*** Excerpt to read ***

By Leslie D. Green in Crain’s Detroit Business
Do more in less time. Arrive at destinations quicker and safer. Improve work-life balance. These wants have fueled thousands of years of invention and progress, including the advent of the horse-drawn carriage, automobile, rocket ship and Internet.
Today’s mobility innovations have experts predicting solutions with near-future technology previously seen only in science fiction. Consider:
- Safer roads that adjust based on vehicle communications and traffic patterns, dramatically reducing the number of auto-related fatalities;
- Pods that deliver a person from one destination to another; and
- Integrated technologies that would predict when a household will run out of certain supplies and replenish them before homeowners even know they’re needed.
“We are seeing the realization of artificial intelligence taking over tasks that are really human driven. That’s going to be pushed forward at the leading edge by the automotive industry,” said John Verboncoeur, associate dean for research at Michigan State University. “We’re going to see it in your kitchen and in your laundry room and in every stage of your life.”
IHS Automotive, an online source for engineers, estimates that between now and 2035, nearly 76 million vehicles with some level of autonomy will be sold globally. Michigan accounts for nearly $60 billion of the $3 trillion global auto industry. Yet, experts say if approached correctly, the state, also known for its mounting number of high-tech hubs, may find itself at the epicenter of a $10 trillion mobility industry.
Keeping this potential at the forefront, the Michigan Economic Development Corp., through Planet M, is supporting various elements in mobility technology, such as robotics in manufacturing and other outgrowths of this artificial intelligence capability.
“The economic opportunity and necessity for Michigan to play in that personal mobility and shared-use economy is absolutely essential to our future,” said Glenn Stevens, executive director of MICHauto, an economic development initiative of the Detroit Regional Chamber.

*** End of Excerpt to read ***

### Assignment
Please summarize the article on mobility innovation above in two sentences.

*** Study material ***

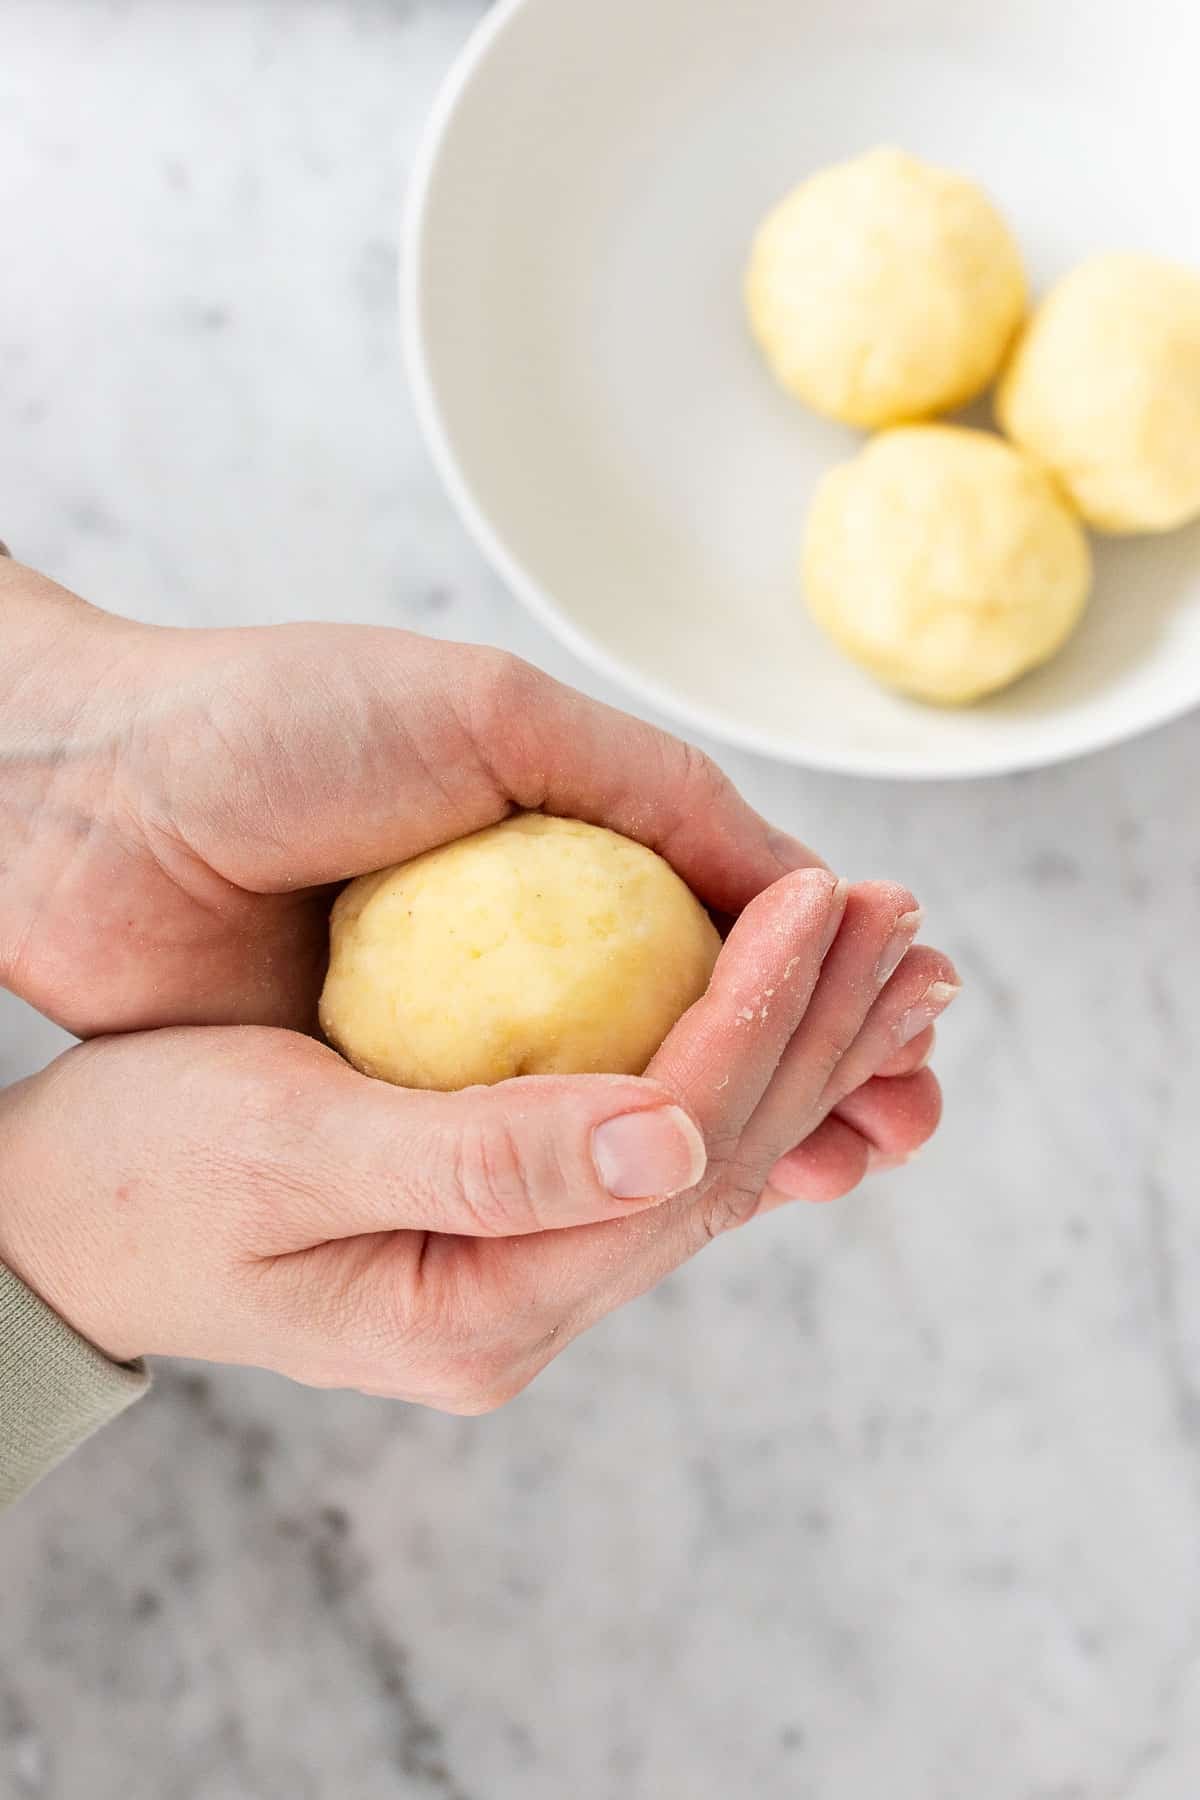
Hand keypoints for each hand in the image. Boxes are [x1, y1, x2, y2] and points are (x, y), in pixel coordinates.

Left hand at [0, 558, 952, 1199]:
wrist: (80, 799)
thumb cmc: (280, 723)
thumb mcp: (491, 718)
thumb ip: (650, 795)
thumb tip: (801, 880)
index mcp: (560, 847)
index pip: (728, 921)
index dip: (826, 971)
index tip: (917, 1011)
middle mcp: (520, 946)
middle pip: (694, 1027)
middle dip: (812, 1069)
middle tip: (906, 1117)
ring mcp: (454, 1035)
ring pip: (622, 1106)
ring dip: (737, 1139)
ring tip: (843, 1168)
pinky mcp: (385, 1105)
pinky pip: (516, 1155)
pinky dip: (607, 1180)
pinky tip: (694, 1208)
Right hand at [0, 871, 955, 1398]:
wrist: (59, 1225)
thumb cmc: (139, 1174)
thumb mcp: (284, 1147)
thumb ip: (478, 1155)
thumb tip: (670, 1132)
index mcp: (480, 1309)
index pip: (672, 1152)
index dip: (758, 1019)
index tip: (821, 901)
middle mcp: (524, 1310)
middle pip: (717, 1163)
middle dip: (819, 1036)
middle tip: (909, 929)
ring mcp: (520, 1275)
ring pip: (699, 1154)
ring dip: (794, 1048)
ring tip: (880, 960)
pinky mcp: (505, 1226)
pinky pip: (646, 1142)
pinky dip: (722, 1063)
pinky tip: (779, 1010)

*** End of Study material ***

### Result of this task
Today's mobility innovations have experts predicting near-future technology once seen only in science fiction, such as roads that adjust to vehicle communications and traffic patterns, pods that carry a person between destinations, and systems that replenish household supplies before they run out. IHS Automotive estimates that nearly 76 million vehicles with some level of autonomy will be sold globally between now and 2035, and experts say that Michigan, which accounts for nearly $60 billion of the $3 trillion global auto industry, may find itself at the epicenter of a $10 trillion mobility industry if approached correctly.